Task details —
Write the data below out again, unchanged.

___ Task data ___

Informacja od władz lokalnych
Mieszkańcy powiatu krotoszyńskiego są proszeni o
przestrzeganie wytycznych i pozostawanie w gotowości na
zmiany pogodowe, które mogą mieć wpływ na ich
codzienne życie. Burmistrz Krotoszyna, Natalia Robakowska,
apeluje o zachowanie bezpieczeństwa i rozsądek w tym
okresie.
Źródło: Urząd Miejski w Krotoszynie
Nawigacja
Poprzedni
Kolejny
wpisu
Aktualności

___

Exercise solution —
Informacja od władz lokalnych
Mieszkańcy powiatu krotoszyńskiego są proszeni o
przestrzeganie wytycznych i pozostawanie w gotowości na
zmiany pogodowe, które mogą mieć wpływ na ich
codzienne życie. Burmistrz Krotoszyna, Natalia Robakowska,
apeluje o zachowanie bezpieczeństwa i rozsądek w tym
okresie.
Źródło: Urząd Miejski w Krotoszynie
Nawigacja
Poprzedni
Kolejny
wpisu
Aktualności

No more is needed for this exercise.